Nei nostri fondali, spiega Boraschi, “c'è l'equivalente di 7 – 8 settimane dei consumi nazionali di petrolio e di 6 mesi circa di gas. Per così poco, che non crea occupazione e gettito nelle casse pubbliche, rischiamo di rovinare alcuni dei tesori che abbiamo colpendo anche il turismo e la pesca”. Il governo, commenta Boraschi, “ha fatto questa strana regalia ai petrolieri concedendogli un fine vita 'mai', concessioni che non hanno termine che sono potenzialmente illimitate quando ci sono piattaforme che già oggi producono pochissimo tanto da non pagare le royalties su quello che estraggono. Vecchie carrette molto pericolose”.

Da un punto di vista ambientale, infatti, secondo il responsabile clima ed energia di Greenpeace, “si parla molto dei disastri che potrebbero venire da una strategia di questo genere si parla poco di quello che già succede. Dati del ministero elaborati da Greenpeace ci dicono che 3 volte su 4 le piattaforme che operano nei nostri mari non riescono a rispettare i parametri ambientali assegnati e nonostante ciò nessuno ritira licenze. E' importante sapere che già oggi c'è qualcosa in atto che merita di essere fermato”.

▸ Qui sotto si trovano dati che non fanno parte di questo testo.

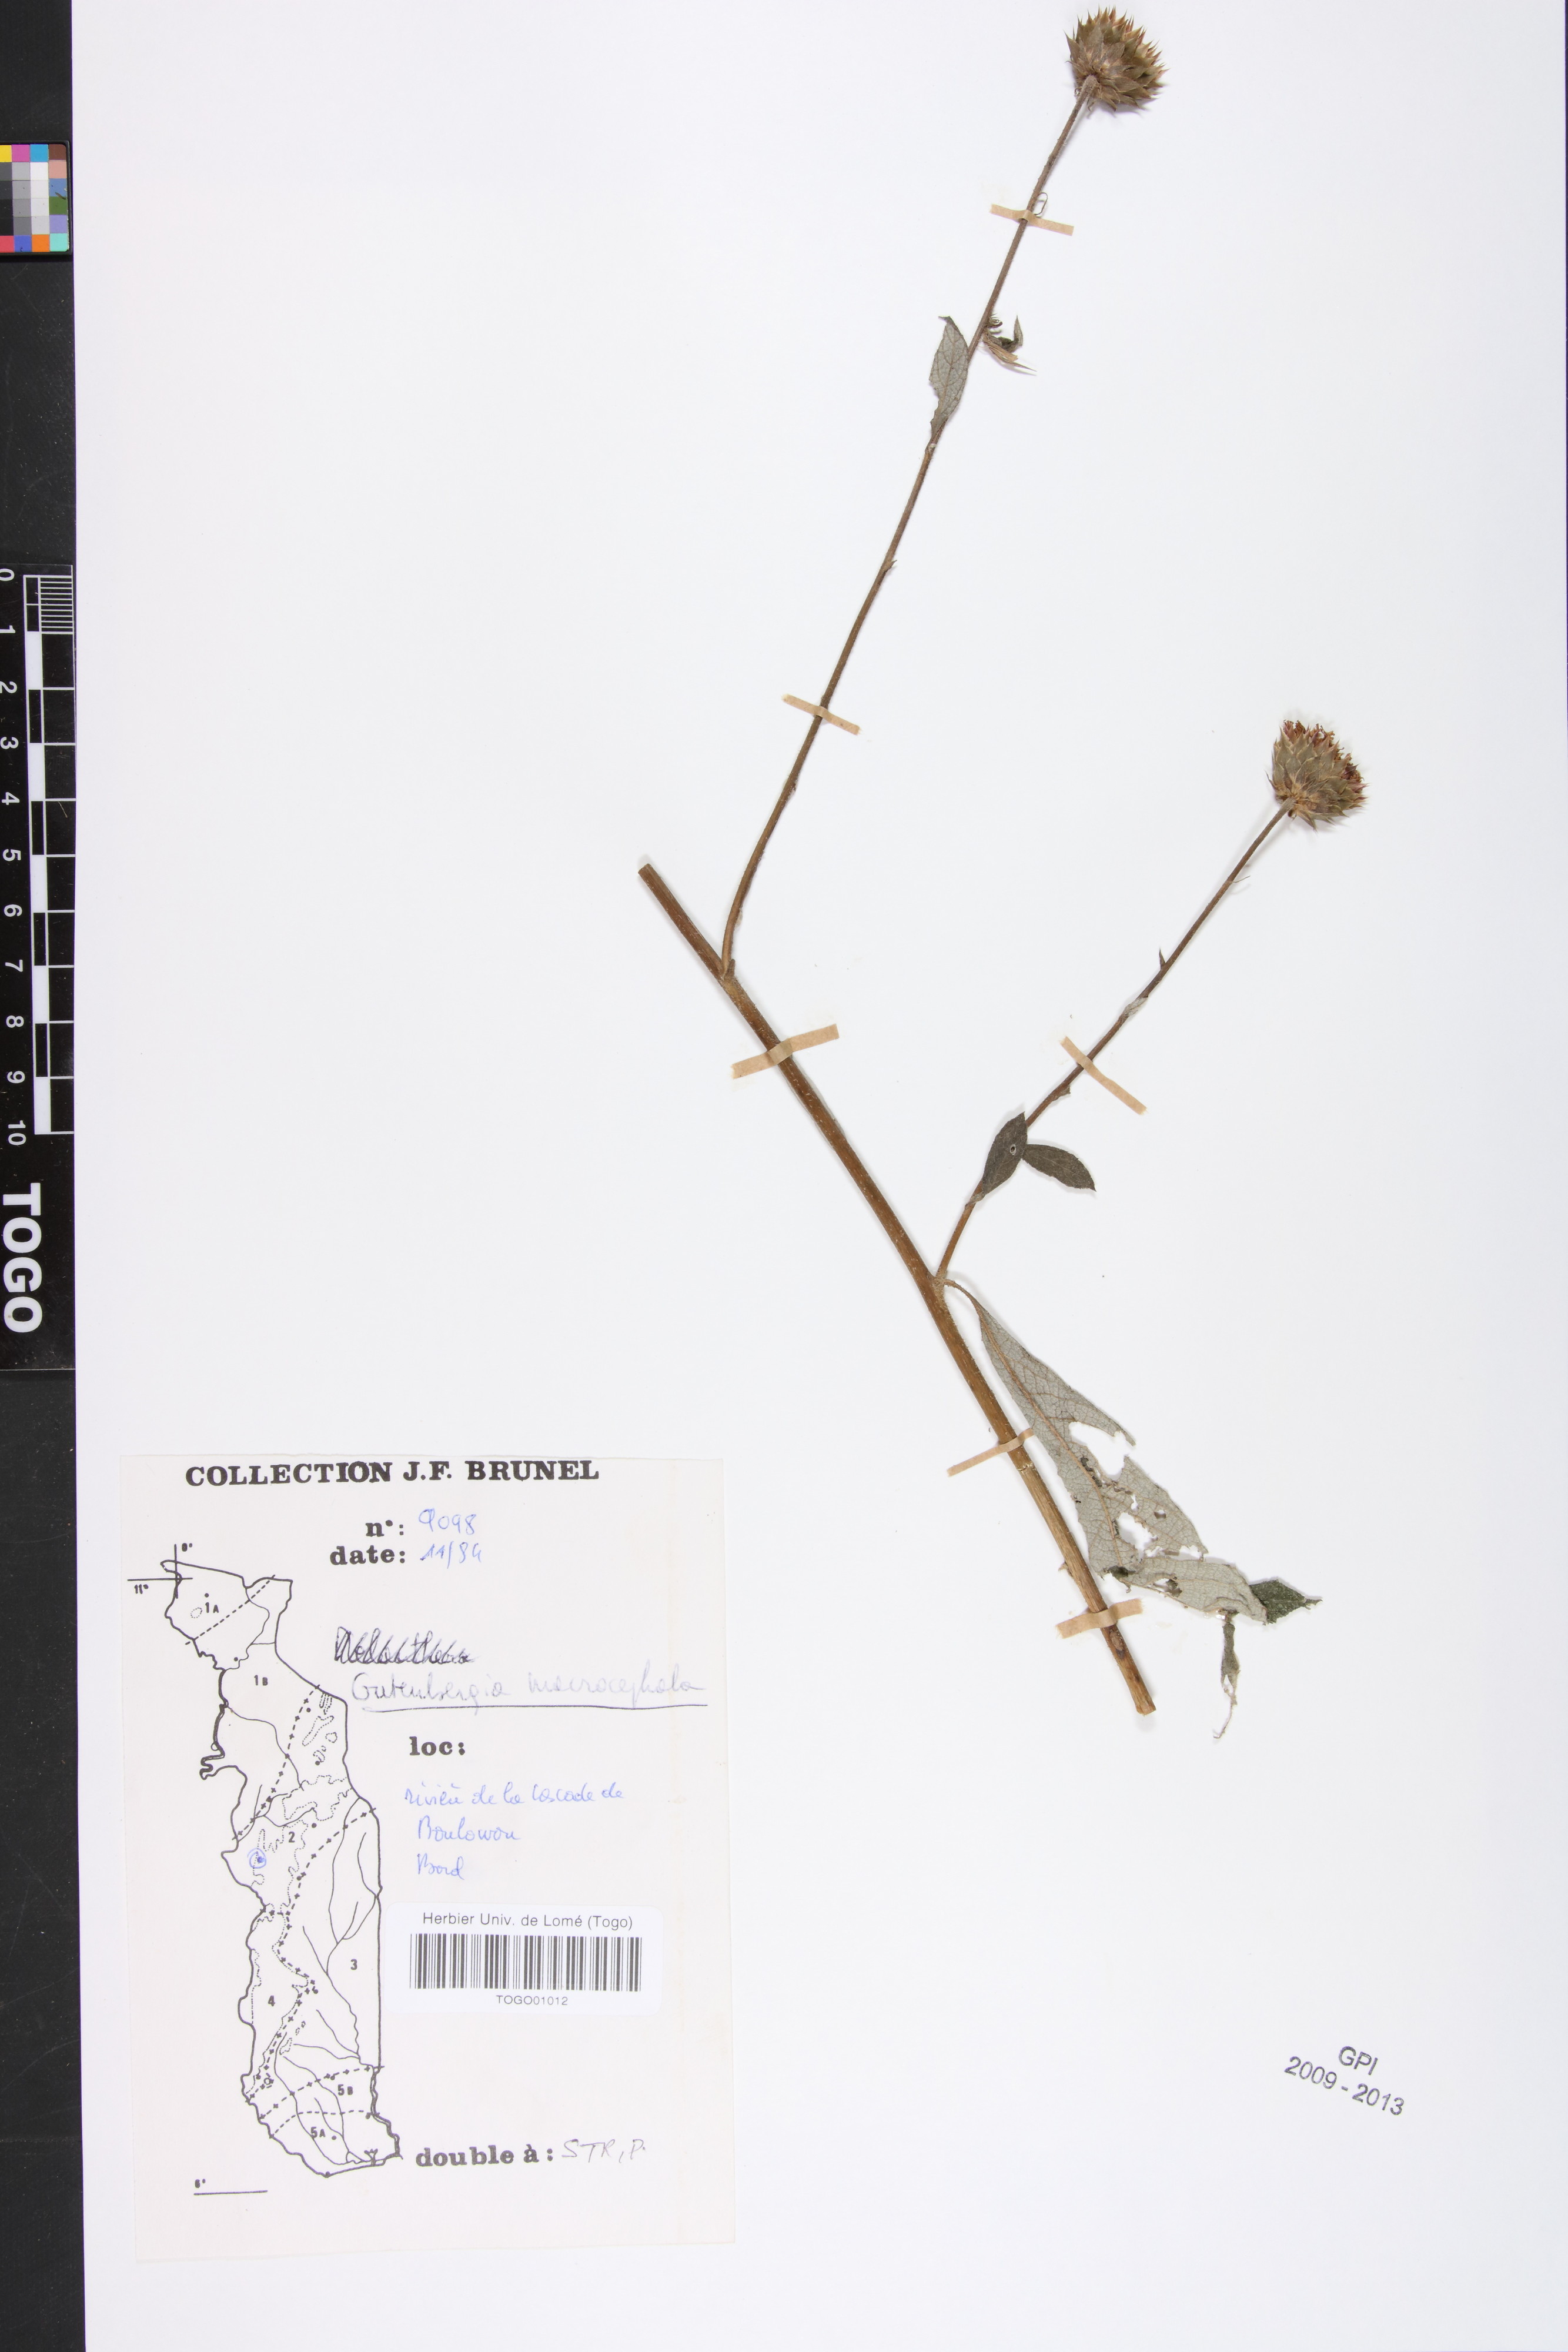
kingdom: Plantae
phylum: Tracheophyta
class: Magnoliopsida
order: Asterales
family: Asteraceae
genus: Kinghamia
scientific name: Kinghamia macrocephala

Ma qual è il futuro energetico del nostro Paese? Pulito, nessun dubbio. Una strada che secondo Boraschi, non è solo doverosa ma anche imposta “dal fatto che non abbiamo mai avuto risorse fossili ingenti e siamo un paese che deve importare gran parte della sua energia. Costruire anche un percorso di indipendenza energetica che possa consentirci di smettere di pagare miliardi e miliardi di euro per importare energie sporche è una delle cose più importanti da fare”.

Posizione sposata da Legambiente. Per la presidente nazionale Rossella Muroni, “proporre concessioni petrolifere e di gas senza limiti di tempo vuol dire non avere, in realtà, un piano energetico pronto rispetto agli impegni presi a Parigi con la Cop21”. Per rinunciare alle fonti fossili, insomma, serve un piano energetico alternativo “che per noi vuol dure investire su rinnovabili, efficienza energetica, a partire dall’edilizia, su trasporti collettivi e risparmio energetico. Insomma, su un virtuosismo che da una parte abbatta le emissioni e dall’altra crei nuovi posti di lavoro”.

Il 17 aprile Legambiente voterà sì “per opporci a delle concessioni petrolifere senza limite di tempo e perché vorremmo che questo Paese uscisse definitivamente dall’era dei fossili, dando così seguito agli accordi sottoscritti a Parigi”. E sul fronte sicurezza aggiunge: “la storia è piena di impianti industriali ‘non pericolosi’ che poi, purtroppo, hanno segnato i nostri territori. E c’è tutto un sistema attorno alle piattaforme, a partire dalle petroliere che solcano il nostro mediterraneo, che creano una situazione di inquinamento, pericolo e rischio rispetto all’ecosistema marino”.

Per il Wwf "nessun posto di lavoro viene messo in crisi dal referendum, perché la vittoria del sì farà semplicemente rivivere una norma che era vigente fino a pochi mesi fa e sulla quale le compagnie petrolifere avrebbero già dovuto fare i propri conti nel momento in cui hanno chiesto ed ottenuto la concessione estrattiva". Per l'associazione "il petrolio nei mari italiani è presente in quantità talmente ridotte che, anche se si riuscisse a estrarlo tutto, coprirebbe il fabbisogno energetico nazionale solo per 7 settimane".Il Wwf Italia sottolinea che le piattaforme a mare che sono nella fascia di interdizione delle 12 miglia dalla costa, che sarebbero interessate dal referendum, producono solo l’1,9% del fabbisogno nazionale di gas. Le aziende che hanno le concessioni per le estrazione, inoltre, sono in larga parte multinazionali con sedi all’estero che impiegano pochissimo personale in un settore che da anni attraversa una profonda crisi occupazionale.